Che cosa occorre fare oggi, ancora, come movimento, spesso ostacolato nella sua libera espressione politica, come ci insegnano molti stati dell’ex blocco sovietico, e la Serbia, la Russia, per poter garantire la piena affermazione dei diritti e del rispetto della dignità delle persone transgender?

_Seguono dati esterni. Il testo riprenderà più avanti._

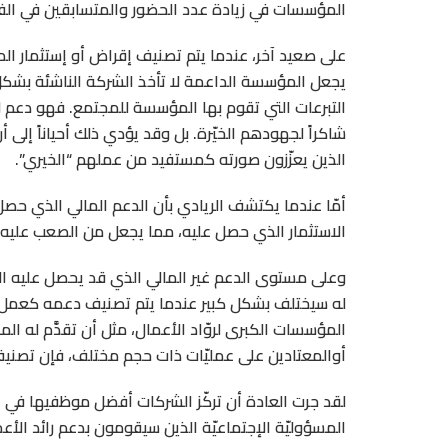
المؤسسات في زيادة عدد الحضور والمتسابقين في الفع
على صعيد آخر، عندما يتم تصنيف إقراض أو إستثمار ا
يجعل المؤسسة الداعمة لا تأخذ الشركة الناشئة بشكل
التبرعات التي تقوم بها المؤسسة للمجتمع. فهو دعم
شاكراً لجهودهم الخيّرة. بل وقد يؤدي ذلك أحياناً 
الذين يعزّزون صورته كمستفيد من عملهم “الخيري”.
أمّا عندما يكتشف الريادي بأن الدعم المالي الذي حصل 
الاستثمار الذي حصل عليه، مما يجعل من الصعب عليه ا
وعلى مستوى الدعم غير المالي الذي قد يحصل عليه ال
له سيختلف بشكل كبير عندما يتم تصنيف دعمه كعمل ا
المؤسسات الكبرى لروّاد الأعمال، مثل أن تقدَّم له ال
أوالمعتادين على عمليّات ذات حجم مختلف، فإن تصنيف
لقد جرت العادة أن تركّز الشركات أفضل موظفيها في ا
المسؤوليّة الإجتماعيّة الذين سيقومون بدعم رائد الأع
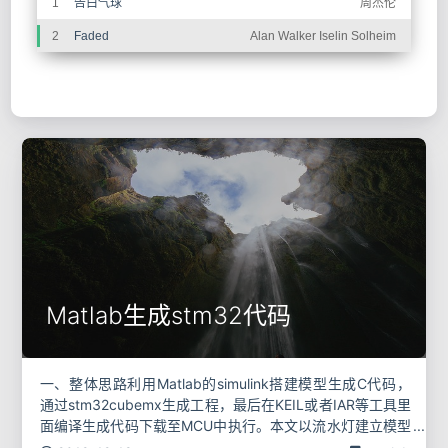
1
告白气球
周杰伦
2
Faded
Alan Walker Iselin Solheim
Matlab生成stm32代码
一、整体思路利用Matlab的simulink搭建模型生成C代码，
通过stm32cubemx生成工程，最后在KEIL或者IAR等工具里
面编译生成代码下载至MCU中执行。本文以流水灯建立模型
和简单使用定时器为例进行演示。 二、开发环境1、安装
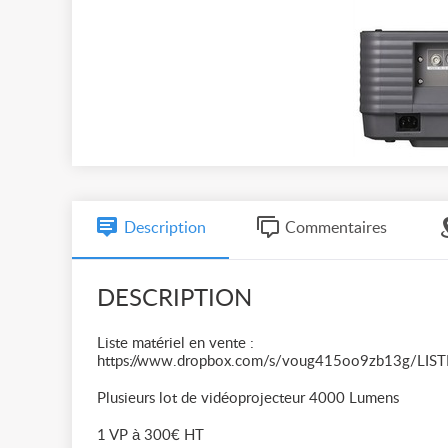
Description
Commentaires
DESCRIPTION
Liste matériel en vente :
https://www.dropbox.com/s/voug415oo9zb13g/
Plusieurs lot de vidéoprojecteur 4000 Lumens
1 VP à 300€ HT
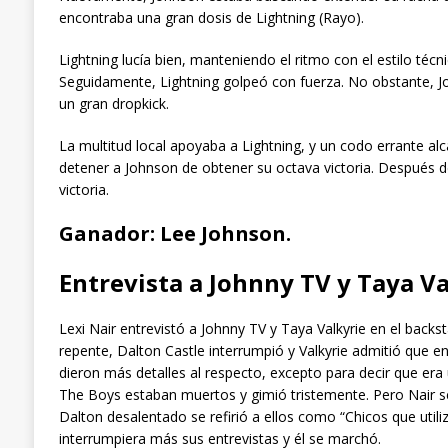
encontraba una gran dosis de Lightning (Rayo).
Lightning lucía bien, manteniendo el ritmo con el estilo téc
Seguidamente, Lightning golpeó con fuerza. No obstante, Joh
un gran dropkick.
La multitud local apoyaba a Lightning, y un codo errante al
detener a Johnson de obtener su octava victoria. Después d
victoria.
Ganador: Lee Johnson.
Entrevista a Johnny TV y Taya Va
Lexi Nair entrevistó a Johnny TV y Taya Valkyrie en el back
repente, Dalton Castle interrumpió y Valkyrie admitió que 
dieron más detalles al respecto, excepto para decir que era
The Boys estaban muertos y gimió tristemente. Pero Nair se
Dalton desalentado se refirió a ellos como “Chicos que utiliz
interrumpiera más sus entrevistas y él se marchó.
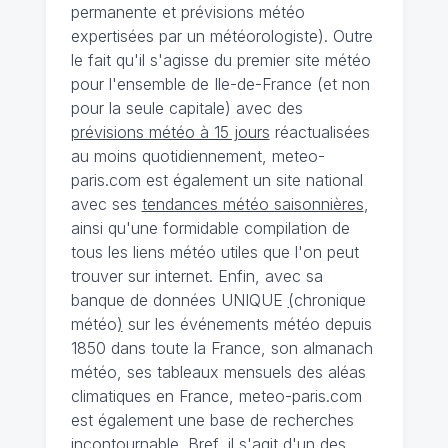
permanente et prévisions météo
expertisées par un météorologiste). Outre
le fait qu'il s'agisse du premier site météo
pour l'ensemble de Ile-de-France (et non
pour la seule capitale) avec des
prévisions météo à 15 jours
réactualisées
au moins quotidiennement, meteo-
paris.com est également un site national
avec ses
tendances météo saisonnières
,
ainsi qu'une formidable compilation de
tous les liens météo utiles que l'on peut
trouver sur internet. Enfin, avec sa
banque de données UNIQUE
(
chronique
météo
)
sur les événements météo depuis
1850 dans toute la France, son almanach
météo, ses tableaux mensuels des aléas
climatiques en France, meteo-paris.com
est également une base de recherches
incontournable. Bref, il s'agit d'un des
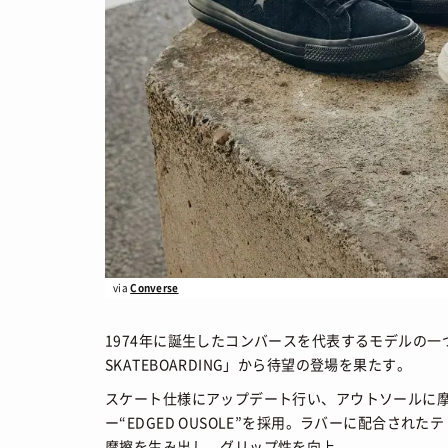
via
Converse
1974年に誕生したコンバースを代表するモデルの一つ「O
SKATEBOARDING」から待望の登場を果たす。
スケート仕様にアップデート行い、アウトソールに
ー“EDGED OUSOLE”を採用。ラバーに配合さ
摩擦を生み出し、グリップ性を向上。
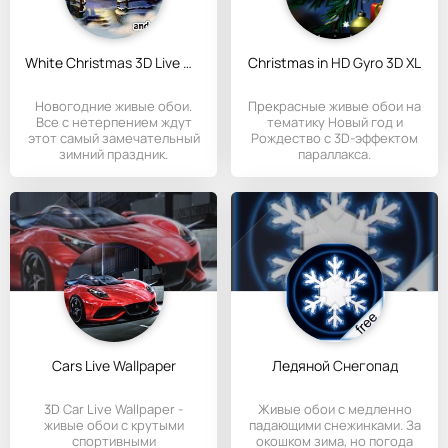
White Christmas 3D Live Wall
Christmas in HD Gyro 3D XL
Новогодние живые обои.
Прекрасные живые обои на
Все с нетерпением ждут
тематику Новый год и
этот самый замечательный
Рождество с 3D-эффектом
зимний праздник.
параллакса.
Поставьте
Cars Live Wallpaper
Ледяной Снегопад
3D Car Live Wallpaper -
Живые обои с медленно
живые обои с крутыми
падающими снежинками. За
спортивными
окошком зима, но погода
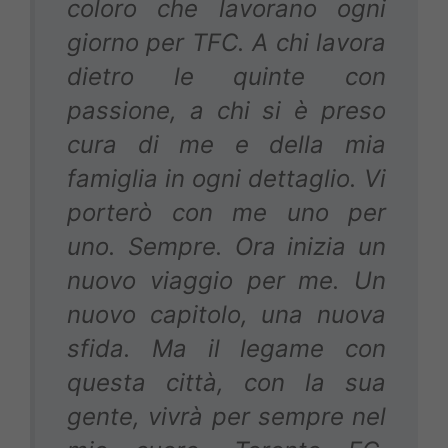
coloro che lavorano ogni
giorno per TFC. A chi lavora
dietro le quinte con
passione, a chi si è preso
cura di me e della mia
famiglia in ogni dettaglio. Vi
porterò con me uno per
uno. Sempre. Ora inizia un
nuovo viaggio per me. Un
nuovo capitolo, una nuova
sfida. Ma il legame con
questa città, con la sua
gente, vivrà per sempre nel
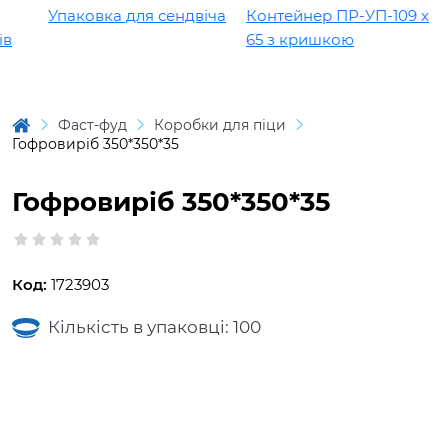
Упаковка для сендвіча
Контейнер ПР-УП-109 х
65 з кришкою
Фаст-фуд
Коробки для піци
Гофровиріб 350*350*35
Гофровиріб 350*350*35
Код:
1723903
Кількість в упаковці: 100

Bisogna capire che senza l’apertura mentale e lo spostamento della coscienza in avanti, la piena affermazione dei diritti delle persone transgender sia impossibile. Siamo testimoni di un quotidiano calpestare i diritti, anche quelli ufficialmente garantiti, appartenenti alle più varie categorie: figuriamoci quelli delle persone trans, che, come categoria autonoma, neppure esistono. Le associazioni devono lavorare su due campi essenziali e contemporaneamente: quello interno, rivolto alle stesse persone transessuali, e quello esterno rivolto alla società e alle sue strutture politiche. La lotta per il riconoscimento degli elementari diritti civili, la segnalazione di soprusi e di violenze, insieme alla conquista degli spazi di visibilità nei media, devono essere sincronizzate con il lavoro “sul terreno”, offrendo aiuto, informazione e posti di aggregazione per le persone transessuali. Solo un quotidiano lavoro e una vera simbiosi con la “base” possono risultare produttivi. Le organizzazioni burocratizzate, che non danno informazioni, e che non promuovono il contatto quotidiano con le persone che dovrebbero rappresentare, sono diventate fini a se stesse, assorbite dalle nomine dei “segretari e sottosegretari “, dal carrierismo e dalle dipendenze dai partiti: queste possono diventare il più grande freno nella lotta dell’emancipazione delle persone trans, a volte maggiormente dei noti e storici “nemici” di una tale emancipazione.